Figure 2 – Cost vs. transition quality
- Emphasize proper documentation – Building a strong knowledge academy framework can be crucial in containing transition costs. Lack of system documentation often results in increased outsourcing costs for customers. This requires additional efforts in compiling new Standard Operating Procedures (SOPs) and running books and investing in evaluating and implementing reverse engineering software and tools. Establishing a well-defined process and incentivizing periodic updates to documentation helps contain future transition costs while reducing dependency on resources for knowledge transfer.
- Apply the 80/20 rule – Not all components in each landscape are equally crucial or unstable.
In times of transition constrained by time and cost, it’s vital to prioritize areas with frequent incidents, tickets, or issues, as well as business-critical features. These components typically constitute about 20% of the landscape. Instead of aiming to cover the entire 80%, which may not be essential for comprehensive transition coverage, this targeted approach is key.
- Leverage transition enablers – Optimize transition processes with the help of transition enablers such as LTIMindtree’s TransEdge tool, which facilitates transition management. Additionally, benefit from tools like TransEdge Analyze for portfolio landscape analysis, TransEdge Dashboard for real-time persona-based insights, TransEdge Ready Reckoner for corrective actions and mitigations, and TransEdge Audit for assessing transition health. Enhance efficiency further by employing accelerators like reverse engineering, macros, and scripts to automatically document application functionality.

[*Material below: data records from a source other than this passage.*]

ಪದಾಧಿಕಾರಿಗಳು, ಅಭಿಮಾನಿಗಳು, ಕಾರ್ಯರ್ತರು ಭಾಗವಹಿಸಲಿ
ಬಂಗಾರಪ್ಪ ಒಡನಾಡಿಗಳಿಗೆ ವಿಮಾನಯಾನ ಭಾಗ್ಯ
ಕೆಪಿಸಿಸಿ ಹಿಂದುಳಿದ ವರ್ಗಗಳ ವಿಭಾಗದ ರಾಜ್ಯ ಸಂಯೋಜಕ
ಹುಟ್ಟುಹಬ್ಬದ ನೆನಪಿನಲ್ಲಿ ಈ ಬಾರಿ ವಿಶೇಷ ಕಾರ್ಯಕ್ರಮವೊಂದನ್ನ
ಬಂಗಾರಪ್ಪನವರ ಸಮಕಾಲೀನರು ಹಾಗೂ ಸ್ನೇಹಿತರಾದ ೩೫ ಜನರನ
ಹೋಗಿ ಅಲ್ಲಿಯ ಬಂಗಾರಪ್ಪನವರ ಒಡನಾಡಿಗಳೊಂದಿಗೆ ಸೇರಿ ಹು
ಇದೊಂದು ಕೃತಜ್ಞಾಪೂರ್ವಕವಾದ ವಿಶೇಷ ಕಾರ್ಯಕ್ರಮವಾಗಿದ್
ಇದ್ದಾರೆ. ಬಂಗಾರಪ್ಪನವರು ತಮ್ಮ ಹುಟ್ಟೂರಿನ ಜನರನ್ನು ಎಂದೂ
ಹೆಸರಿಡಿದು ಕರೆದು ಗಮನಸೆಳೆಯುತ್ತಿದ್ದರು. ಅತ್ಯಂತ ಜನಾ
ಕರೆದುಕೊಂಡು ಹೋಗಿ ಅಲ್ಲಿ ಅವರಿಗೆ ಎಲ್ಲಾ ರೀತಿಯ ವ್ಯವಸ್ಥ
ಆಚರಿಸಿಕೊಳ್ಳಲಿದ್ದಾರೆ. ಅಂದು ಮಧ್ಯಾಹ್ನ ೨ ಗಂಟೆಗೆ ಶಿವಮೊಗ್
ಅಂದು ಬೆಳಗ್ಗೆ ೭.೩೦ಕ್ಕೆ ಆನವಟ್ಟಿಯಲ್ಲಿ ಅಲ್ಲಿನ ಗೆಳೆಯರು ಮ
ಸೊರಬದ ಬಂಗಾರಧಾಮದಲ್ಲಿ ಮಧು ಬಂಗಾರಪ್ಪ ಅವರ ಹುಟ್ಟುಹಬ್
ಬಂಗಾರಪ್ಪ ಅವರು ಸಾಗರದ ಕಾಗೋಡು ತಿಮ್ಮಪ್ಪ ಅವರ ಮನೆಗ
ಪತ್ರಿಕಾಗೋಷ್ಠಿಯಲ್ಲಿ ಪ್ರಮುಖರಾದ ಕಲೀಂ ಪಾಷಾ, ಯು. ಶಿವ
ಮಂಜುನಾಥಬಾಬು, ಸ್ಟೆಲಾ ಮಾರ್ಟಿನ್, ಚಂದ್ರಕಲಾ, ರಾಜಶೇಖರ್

- Transition risk forecasting – Mitigate risks and proactively address issues by establishing a continuous risk assessment process. Correcting problems during transitions often leads to higher costs, so identifying and managing risks in advance is crucial for cost containment. Robust multi-layered governance with a dedicated focus on reviewing major risks periodically helps in mitigating.
- Consider customer maturity – Evaluate whether the customer is a first-generation or second-generation outsourcer. The maturity level of customers plays a significant role. Proper planning of familiar transition blocks such as onboarding, access provisioning, and network connectivity can effectively keep costs under control for customers already experienced with outsourcing.
Conclusion
While achieving a zero-transition cost is not completely a myth, optimizing transition costs is possible. By doing so, we can ensure a smooth transition, drive profitability, and set the stage for sustainable growth. It’s essential to remember that the transition duration is just a small portion of the overall journey. Rushing into risky decisions for short-term gains can prove detrimental to long-term profitability. By carefully balancing the need for efficiency and financial prudence, organizations can navigate transitions successfully and reap long-term benefits.
Cost optimization is a continuous process that requires careful consideration of the overall journey and balancing short-term and long-term objectives. Transition costs are not insurmountable obstacles. With a thoughtful approach, organizations can unlock the potential for a successful transition while maximizing value and minimizing unnecessary financial risks.